看板を背負ってインストラクターをするわけだから、
あまりレベルが低いとIYCの質も下がるしね。」
そして、ついに母が
「お金はもったいないけど、
そこまで無理して行って、
恥ずかしい思いや惨めな思いを
する必要はないんじゃない?
最終日は行くのやめなよ。

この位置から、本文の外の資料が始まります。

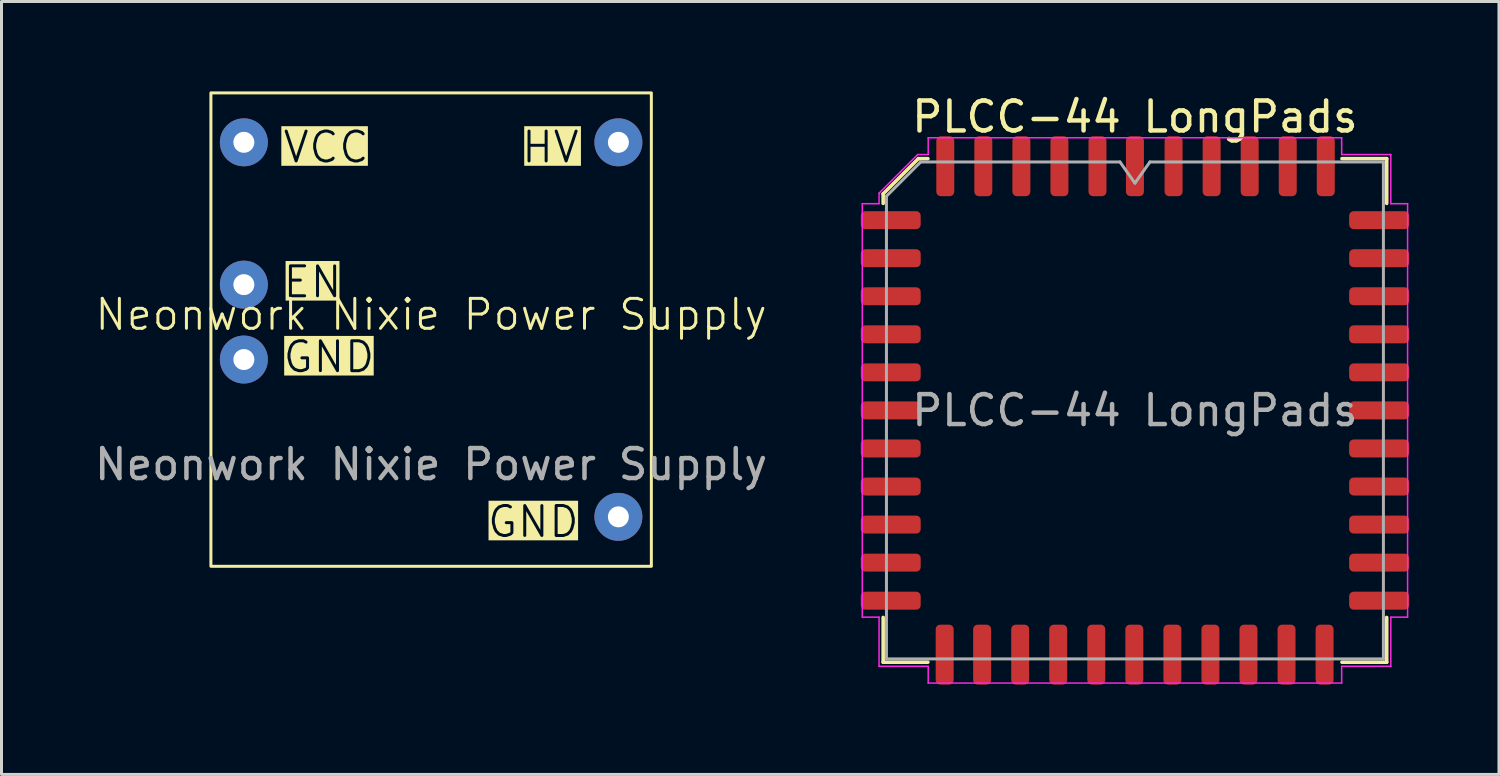
<source format=kicad_pcb>
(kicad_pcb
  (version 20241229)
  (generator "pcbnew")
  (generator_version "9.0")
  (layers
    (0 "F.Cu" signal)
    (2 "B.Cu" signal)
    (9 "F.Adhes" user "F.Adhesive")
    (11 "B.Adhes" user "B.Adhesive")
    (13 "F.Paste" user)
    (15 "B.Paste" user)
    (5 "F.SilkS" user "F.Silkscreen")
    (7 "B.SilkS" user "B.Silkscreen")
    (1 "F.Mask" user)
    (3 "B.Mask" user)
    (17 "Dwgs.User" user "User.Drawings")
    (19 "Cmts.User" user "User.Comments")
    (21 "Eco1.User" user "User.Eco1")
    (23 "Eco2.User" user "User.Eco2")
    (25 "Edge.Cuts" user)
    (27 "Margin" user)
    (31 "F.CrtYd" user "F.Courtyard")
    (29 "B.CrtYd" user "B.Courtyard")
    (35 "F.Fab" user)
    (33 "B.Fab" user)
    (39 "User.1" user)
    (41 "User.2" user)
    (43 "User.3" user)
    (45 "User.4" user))
  (footprint "Neonwork Nixie Power Supply"
    (layer "F.Cu")
    (at 11.339 7.95)
    (property "Reference" "Neonwork Nixie Power Supply" (at 0 -0.5 0) (unlocked yes) (layer "F.SilkS") (effects (font (size 1 1) (thickness 0.1))))
    (attr through_hole)
    (fp_rect (start -7.35 -7.9) (end 7.35 7.9) (stroke (width 0.1) (type solid)) (fill no) (layer "F.SilkS"))
    (fp_text user "EN" (at -5 -1 0) (unlocked yes) (layer "F.SilkS" knockout) (effects (font (size 1 1) (thickness 0.1)) (justify left bottom)))
    (fp_text user "GND" (at 5 7 0) (unlocked yes) (layer "F.SilkS" knockout) (effects (font (size 1 1) (thickness 0.1)) (justify right bottom)))
    (fp_text user "GND" (at -5 1.5 0) (unlocked yes) (layer "F.SilkS" knockout) (effects (font (size 1 1) (thickness 0.1)) (justify left bottom)))
    (fp_text user "HV" (at 5 -5.5 0) (unlocked yes) (layer "F.SilkS" knockout) (effects (font (size 1 1) (thickness 0.1)) (justify right bottom)))
    (fp_text user "VCC" (at -5 -5.5 0) (unlocked yes) (layer "F.SilkS" knockout) (effects (font (size 1 1) (thickness 0.1)) (justify left bottom)))
    (fp_text user "${REFERENCE}" (at 0 4.5 0) (unlocked yes) (layer "F.Fab") (effects (font (size 1 1) (thickness 0.15))))
    (pad "1" thru_hole circle (at -6.25 -6.25) (size 1.6 1.6) (drill 0.7) (layers "*.Cu" "*.Mask"))
    (pad "2" thru_hole circle (at -6.25 -1.5) (size 1.6 1.6) (drill 0.7) (layers "*.Cu" "*.Mask"))
    (pad "3" thru_hole circle (at -6.25 1) (size 1.6 1.6) (drill 0.7) (layers "*.Cu" "*.Mask"))
    (pad "4" thru_hole circle (at 6.25 -6.25) (size 1.6 1.6) (drill 0.7) (layers "*.Cu" "*.Mask"))
    (pad "5" thru_hole circle (at 6.25 6.25) (size 1.6 1.6) (drill 0.7) (layers "*.Cu" "*.Mask")))
  (footprint "PLCC-44 LongPads"
    (layer "F.Cu")
    (at 34.829 10.648)
    (property "Reference" "PLCC-44 LongPads" (at 0 -9.8 0) (layer "F.SilkS") (effects (font (size 1 1) (thickness 0.15))))
    (attr smd)
    (fp_line (start -8.403 -7.228) (end -8.403 -6.91) (stroke (width 0.12) (type solid)) (layer "F.SilkS"))
    (fp_line (start -8.403 8.403) (end -8.403 6.91) (stroke (width 0.12) (type solid)) (layer "F.SilkS"))
    (fp_line (start -7.228 -8.403) (end -8.403 -7.228) (stroke (width 0.12) (type solid)) (layer "F.SilkS"))
    (fp_line (start -6.91 -8.403) (end -7.228 -8.403) (stroke (width 0.12) (type solid)) (layer "F.SilkS"))
    (fp_line (start -6.91 8.403) (end -8.403 8.403) (stroke (width 0.12) (type solid)) (layer "F.SilkS"))
    (fp_line (start 6.91 -8.403) (end 8.403 -8.403) (stroke (width 0.12) (type solid)) (layer "F.SilkS"))
    (fp_line (start 6.91 8.403) (end 8.403 8.403) (stroke (width 0.12) (type solid)) (layer "F.SilkS"))
    (fp_line (start 8.403 -8.403) (end 8.403 -6.91) (stroke (width 0.12) (type solid)) (layer "F.SilkS"))
    (fp_line (start 8.403 8.403) (end 8.403 6.91) (stroke (width 0.12) (type solid)) (layer "F.SilkS"))
    (fp_line (start -9.1 -6.9) (end -9.1 0) (stroke (width 0.05) (type solid)) (layer "F.CrtYd"))
    (fp_line (start -9.1 6.9) (end -9.1 0) (stroke (width 0.05) (type solid)) (layer "F.CrtYd"))
    (fp_line (start -8.54 -7.25) (end -8.54 -6.9) (stroke (width 0.05) (type solid)) (layer "F.CrtYd"))
    (fp_line (start -8.54 -6.9) (end -9.1 -6.9) (stroke (width 0.05) (type solid)) (layer "F.CrtYd"))
    (fp_line (start -8.54 6.9) (end -9.1 6.9) (stroke (width 0.05) (type solid)) (layer "F.CrtYd"))
    (fp_line (start -8.54 8.54) (end -8.54 6.9) (stroke (width 0.05) (type solid)) (layer "F.CrtYd"))
    (fp_line (start -7.25 -8.54) (end -8.54 -7.25) (stroke (width 0.05) (type solid)) (layer "F.CrtYd"))
    (fp_line (start -6.9 -9.1) (end -6.9 -8.54) (stroke (width 0.05) (type solid)) (layer "F.CrtYd"))
    (fp_line (start -6.9 -8.54) (end -7.25 -8.54) (stroke (width 0.05) (type solid)) (layer "F.CrtYd"))
    (fp_line (start -6.9 8.54) (end -8.54 8.54) (stroke (width 0.05) (type solid)) (layer "F.CrtYd"))
    (fp_line (start -6.9 9.1) (end -6.9 8.54) (stroke (width 0.05) (type solid)) (layer "F.CrtYd"))
    (fp_line (start 0 -9.1) (end -6.9 -9.1) (stroke (width 0.05) (type solid)) (layer "F.CrtYd"))
    (fp_line (start 0 -9.1) (end 6.9 -9.1) (stroke (width 0.05) (type solid)) (layer "F.CrtYd"))
    (fp_line (start 0 9.1) (end -6.9 9.1) (stroke (width 0.05) (type solid)) (layer "F.CrtYd"))
    (fp_line (start 0 9.1) (end 6.9 9.1) (stroke (width 0.05) (type solid)) (layer "F.CrtYd"))
    (fp_line (start 6.9 -9.1) (end 6.9 -8.54) (stroke (width 0.05) (type solid)) (layer "F.CrtYd"))
    (fp_line (start 6.9 -8.54) (end 8.54 -8.54) (stroke (width 0.05) (type solid)) (layer "F.CrtYd"))
    (fp_line (start 6.9 8.54) (end 8.54 8.54) (stroke (width 0.05) (type solid)) (layer "F.CrtYd"))
    (fp_line (start 6.9 9.1) (end 6.9 8.54) (stroke (width 0.05) (type solid)) (layer "F.CrtYd"))
    (fp_line (start 8.54 -8.54) (end 8.54 -6.9) (stroke (width 0.05) (type solid)) (layer "F.CrtYd"))
    (fp_line (start 8.54 -6.9) (end 9.1 -6.9) (stroke (width 0.05) (type solid)) (layer "F.CrtYd"))
    (fp_line (start 8.54 6.9) (end 9.1 6.9) (stroke (width 0.05) (type solid)) (layer "F.CrtYd"))
    (fp_line (start 8.54 8.54) (end 8.54 6.9) (stroke (width 0.05) (type solid)) (layer "F.CrtYd"))
    (fp_line (start 9.1 -6.9) (end 9.1 0) (stroke (width 0.05) (type solid)) (layer "F.CrtYd"))
    (fp_line (start 9.1 6.9) (end 9.1 0) (stroke (width 0.05) (type solid)) (layer "F.CrtYd"))
    (fp_line (start -8.293 -7.15) (end -7.15 -8.293) (stroke (width 0.1) (type solid)) (layer "F.Fab"))
    (fp_line (start -8.293 8.293) (end -8.293 -7.15) (stroke (width 0.1) (type solid)) (layer "F.Fab"))
    (fp_line (start -7.15 -8.293) (end -0.5 -8.293) (stroke (width 0.1) (type solid)) (layer "F.Fab"))
    (fp_line (start -0.5 -8.293) (end 0 -7.586) (stroke (width 0.1) (type solid)) (layer "F.Fab"))
    (fp_line (start 0 -7.586) (end 0.5 -8.293) (stroke (width 0.1) (type solid)) (layer "F.Fab"))
    (fp_line (start 0.5 -8.293) (end 8.293 -8.293) (stroke (width 0.1) (type solid)) (layer "F.Fab"))
    (fp_line (start 8.293 -8.293) (end 8.293 8.293) (stroke (width 0.1) (type solid)) (layer "F.Fab"))
    (fp_line (start 8.293 8.293) (end -8.293 8.293) (stroke (width 0.1) (type solid)) (layer "F.Fab"))
    (fp_text user "${REFERENCE}" (at 0 0 0) (layer "F.Fab") (effects (font (size 1 1) (thickness 0.15))))
    (pad "1" smd roundrect (at 0 -8.15) (size 0.6 2) (layers "F.Cu" "F.Mask" "F.Paste") (roundrect_rratio 0.25))
    (pad "2" smd roundrect (at -1.25 -8.15) (size 0.6 2) (layers "F.Cu" "F.Mask" "F.Paste") (roundrect_rratio 0.25))
    (pad "3" smd roundrect (at -2.52 -8.15) (size 0.6 2) (layers "F.Cu" "F.Mask" "F.Paste") (roundrect_rratio 0.25))
    (pad "4" smd roundrect (at -3.79 -8.15) (size 0.6 2) (layers "F.Cu" "F.Mask" "F.Paste") (roundrect_rratio 0.25))
    (pad "5" smd roundrect (at -5.06 -8.15) (size 0.6 2) (layers "F.Cu" "F.Mask" "F.Paste") (roundrect_rratio 0.25))
    (pad "6" smd roundrect (at -6.33 -8.15) (size 0.6 2) (layers "F.Cu" "F.Mask" "F.Paste") (roundrect_rratio 0.25))
    (pad "7" smd roundrect (at -8.15 -6.35) (size 2 0.6) (layers "F.Cu" "F.Mask" "F.Paste") (roundrect_rratio 0.25))
    (pad "8" smd roundrect (at -8.15 -5.08) (size 2 0.6) (layers "F.Cu" "F.Mask" "F.Paste") (roundrect_rratio 0.25))
    (pad "9" smd roundrect (at -8.15 -3.81) (size 2 0.6) (layers "F.Cu" "F.Mask" "F.Paste") (roundrect_rratio 0.25))
    (pad "10" smd roundrect (at -8.15 -2.54) (size 2 0.6) (layers "F.Cu" "F.Mask" "F.Paste") (roundrect_rratio 0.25))
    (pad "11" smd roundrect (at -8.15 -1.27) (size 2 0.6) (layers "F.Cu" "F.Mask" "F.Paste") (roundrect_rratio 0.25))
    (pad "12" smd roundrect (at -8.15 0) (size 2 0.6) (layers "F.Cu" "F.Mask" "F.Paste") (roundrect_rratio 0.25))
    (pad "13" smd roundrect (at -8.15 1.27) (size 2 0.6) (layers "F.Cu" "F.Mask" "F.Paste") (roundrect_rratio 0.25))
    (pad "14" smd roundrect (at -8.15 2.54) (size 2 0.6) (layers "F.Cu" "F.Mask" "F.Paste") (roundrect_rratio 0.25))
    (pad "15" smd roundrect (at -8.15 3.81) (size 2 0.6) (layers "F.Cu" "F.Mask" "F.Paste") (roundrect_rratio 0.25))
    (pad "16" smd roundrect (at -8.15 5.08) (size 2 0.6) (layers "F.Cu" "F.Mask" "F.Paste") (roundrect_rratio 0.25))
    (pad "17" smd roundrect (at -8.15 6.35) (size 2 0.6) (layers "F.Cu" "F.Mask" "F.Paste") (roundrect_rratio 0.25))
    (pad "18" smd roundrect (at -6.35 8.15) (size 0.6 2) (layers "F.Cu" "F.Mask" "F.Paste") (roundrect_rratio 0.25))
    (pad "19" smd roundrect (at -5.1 8.15) (size 0.6 2) (layers "F.Cu" "F.Mask" "F.Paste") (roundrect_rratio 0.25))
    (pad "20" smd roundrect (at -3.83 8.15) (size 0.6 2) (layers "F.Cu" "F.Mask" "F.Paste") (roundrect_rratio 0.25))
    (pad "21" smd roundrect (at -2.56 8.15) (size 0.6 2) (layers "F.Cu" "F.Mask" "F.Paste") (roundrect_rratio 0.25))
    (pad "22" smd roundrect (at -1.29 8.15) (size 0.6 2) (layers "F.Cu" "F.Mask" "F.Paste") (roundrect_rratio 0.25))
    (pad "23" smd roundrect (at -0.02 8.15) (size 0.6 2) (layers "F.Cu" "F.Mask" "F.Paste") (roundrect_rratio 0.25))
    (pad "24" smd roundrect (at 1.25 8.15) (size 0.6 2) (layers "F.Cu" "F.Mask" "F.Paste") (roundrect_rratio 0.25))
    (pad "25" smd roundrect (at 2.52 8.15) (size 0.6 2) (layers "F.Cu" "F.Mask" "F.Paste") (roundrect_rratio 0.25))
    (pad "26" smd roundrect (at 3.79 8.15) (size 0.6 2) (layers "F.Cu" "F.Mask" "F.Paste") (roundrect_rratio 0.25))
    (pad "27" smd roundrect (at 5.06 8.15) (size 0.6 2) (layers "F.Cu" "F.Mask" "F.Paste") (roundrect_rratio 0.25))
    (pad "28" smd roundrect (at 6.33 8.15) (size 0.6 2) (layers "F.Cu" "F.Mask" "F.Paste") (roundrect_rratio 0.25))
    (pad "29" smd roundrect (at 8.15 6.35) (size 2 0.6) (layers "F.Cu" "F.Mask" "F.Paste") (roundrect_rratio 0.25))
    (pad "30" smd roundrect (at 8.15 5.08) (size 2 0.6) (layers "F.Cu" "F.Mask" "F.Paste") (roundrect_rratio 0.25))
    (pad "31" smd roundrect (at 8.15 3.81) (size 2 0.6) (layers "F.Cu" "F.Mask" "F.Paste") (roundrect_rratio 0.25))
    (pad "32" smd roundrect (at 8.15 2.54) (size 2 0.6) (layers "F.Cu" "F.Mask" "F.Paste") (roundrect_rratio 0.25))
    (pad "33" smd roundrect (at 8.15 1.27) (size 2 0.6) (layers "F.Cu" "F.Mask" "F.Paste") (roundrect_rratio 0.25))
    (pad "34" smd roundrect (at 8.15 0) (size 2 0.6) (layers "F.Cu" "F.Mask" "F.Paste") (roundrect_rratio 0.25))
    (pad "35" smd roundrect (at 8.15 -1.27) (size 2 0.6) (layers "F.Cu" "F.Mask" "F.Paste") (roundrect_rratio 0.25))
    (pad "36" smd roundrect (at 8.15 -2.54) (size 2 0.6) (layers "F.Cu" "F.Mask" "F.Paste") (roundrect_rratio 0.25))
    (pad "37" smd roundrect (at 8.15 -3.81) (size 2 0.6) (layers "F.Cu" "F.Mask" "F.Paste") (roundrect_rratio 0.25))
    (pad "38" smd roundrect (at 8.15 -5.08) (size 2 0.6) (layers "F.Cu" "F.Mask" "F.Paste") (roundrect_rratio 0.25))
    (pad "39" smd roundrect (at 8.15 -6.35) (size 2 0.6) (layers "F.Cu" "F.Mask" "F.Paste") (roundrect_rratio 0.25))
    (pad "40" smd roundrect (at 6.37 -8.15) (size 0.6 2) (layers "F.Cu" "F.Mask" "F.Paste") (roundrect_rratio 0.25))
    (pad "41" smd roundrect (at 5.1 -8.15) (size 0.6 2) (layers "F.Cu" "F.Mask" "F.Paste") (roundrect_rratio 0.25))
    (pad "42" smd roundrect (at 3.83 -8.15) (size 0.6 2) (layers "F.Cu" "F.Mask" "F.Paste") (roundrect_rratio 0.25))
    (pad "43" smd roundrect (at 2.56 -8.15) (size 0.6 2) (layers "F.Cu" "F.Mask" "F.Paste") (roundrect_rratio 0.25))
    (pad "44" smd roundrect (at 1.29 -8.15) (size 0.6 2) (layers "F.Cu" "F.Mask" "F.Paste") (roundrect_rratio 0.25)))
  (gr_rect
    (start -3 -3)
    (end 46.979 22.798)
    (stroke (width 0.1) (type default))
    (fill no)
    (layer "Edge.Cuts")))
</source>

」
と言い出しました。
ひねくれものの私は、行くな、と言われて、
やっぱり頑張って最後まで行こう、と思いました。
とにかく事の結末をこの目で見よう、と思いました。
みんなの前で一人だけ落ちたとしても、
この講習は本当に意義のあるものであったし、
それだけでも十分です。
帰りの電車の中で私はヘトヘトでした。
家に着いたのは夜の9時半です。
私はずっと手に握り締めていた認定書を
すぐに母に見せようとしました。
寝室の扉を開けると、
グォ~グォ~と大きないびきが・・・。
アオの世話がよほど疲れたようです。
次の日も、母は結果について
一向に尋ねませんでした。
私も何となくタイミングを計っていました。
かなり時間がたってから、
ついでのように母が結果を尋ねました。
「何とか受かったよ。」
と言うと、母は一瞬言葉を失っていました。